Despite this, Walcott-Hackshaw’s protagonists do not always evoke our sympathy, in part because they take so little responsibility for the situations in which they find themselves. The narrator of “Strange Fruit” turns out to know less about the truth of her family’s lives than she imagines, and she is not the only narrator whose version of events we are inclined to doubt.

At times the fault is that of the author, who sometimes overstates the case. In a story like “The Party”, the combination of shifting perspectives, complicated connections, and scrupulously drawn details conspires to rob the piece of its emotional force. The writing becomes illustrative rather than evocative, and the reader ends up feeling very little moved by the tragedy of a woman preparing herself to face a party of guests when what she wants is to leave her life.
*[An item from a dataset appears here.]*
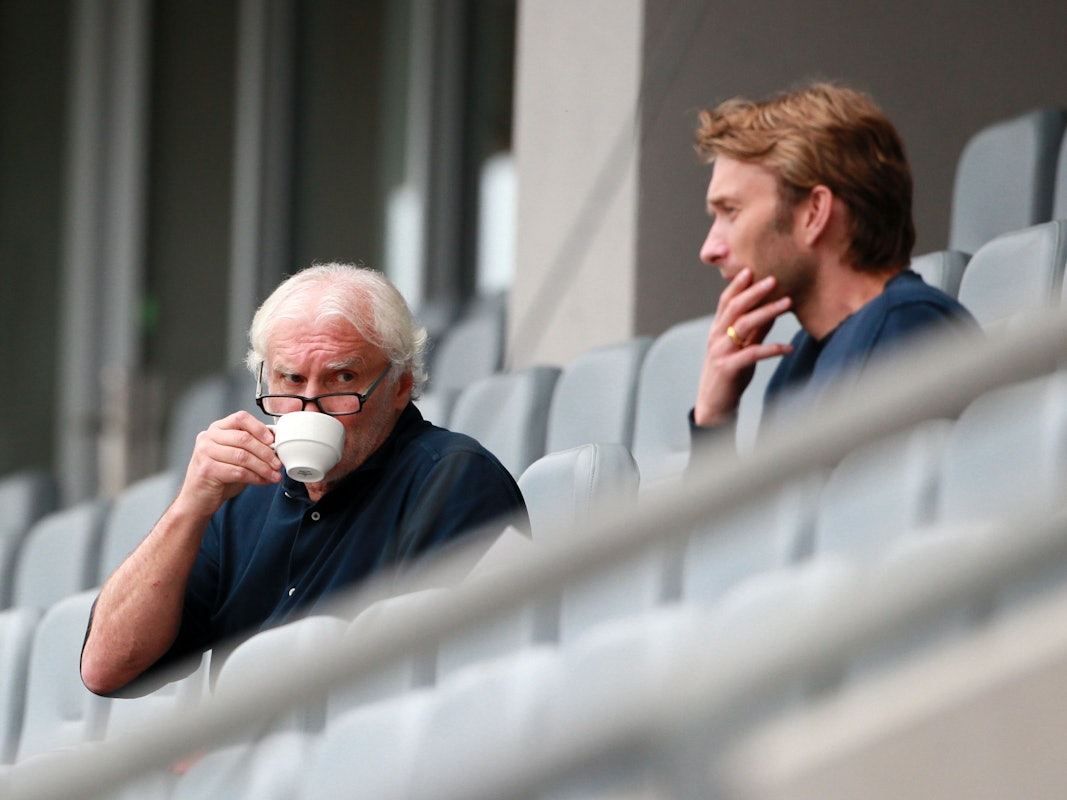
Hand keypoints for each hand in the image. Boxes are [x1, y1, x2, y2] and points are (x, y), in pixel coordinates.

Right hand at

In fact, rather than revealing the inner workings of the privileged class, Walcott-Hackshaw is often at her best when describing the fleeting connections between the lives of the rich and poor. There is a quiet resonance to her portraits of the city as viewed from the window of an air-conditioned car: a scantily clad girl, most of her tiny breasts and stomach exposed, entering a decrepit bar with a baby covered from head to toe (“The Longest Rope”); three boys who “skin and grin” as they walk Indian file along the highway, tossing nuts into their half-open mouths, the shells of which “flutter in the breeze like tiny butterflies” (“Here”).
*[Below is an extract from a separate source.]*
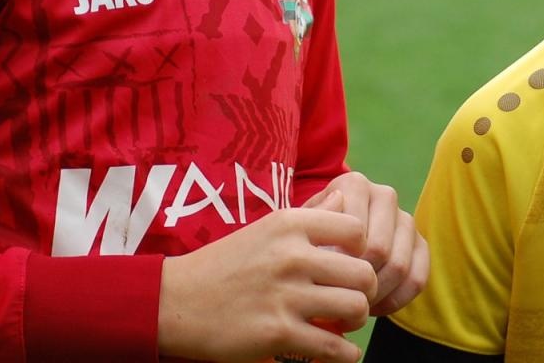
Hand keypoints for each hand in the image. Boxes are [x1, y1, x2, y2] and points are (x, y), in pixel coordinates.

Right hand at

In “The Boulevard” a young boy plans to cross the Boulevard of the title for the niece of the wealthy landowner who lives on the other side. He succeeds, if only temporarily. Ultimately real events overtake the elaborate fantasy that Tony has created. In a few strokes, Walcott-Hackshaw brings to life the relationship between the boy and the poor, uneducated mother whom he secretly curses for being a “stupid bush woman,” a woman who lets him sleep late then comes into his room with hot chocolate and fried bakes. “I pretended to be still asleep so she tapped my back lightly. ‘Wake up doudou, time for school.’ Sometimes she could be like that and I was sorry I cursed her.”

His grandmother’s death reveals that, on his side of the Boulevard, it is family relationships that are more important. The tale is beautifully compressed in the boy’s crick-crack story, which ends like the ones his mother tells:

Once upon a time I lived on a street so wide it separated the two sides like the sea separates two islands, and on that street lived a girl with eyes as green as Tobago water, and one day I would make my way to the other side, crossing over if only to get a glimpse of her. Crick crack.

But as Four Taxis Facing North reveals elsewhere, life on the other side is not without its own heartache.


The Caribbean Review of Books, February 2008

Melissa Richards was born in Trinidad and now lives in London. She is a former journalist and is currently a desk editor at Hodder Education, UK.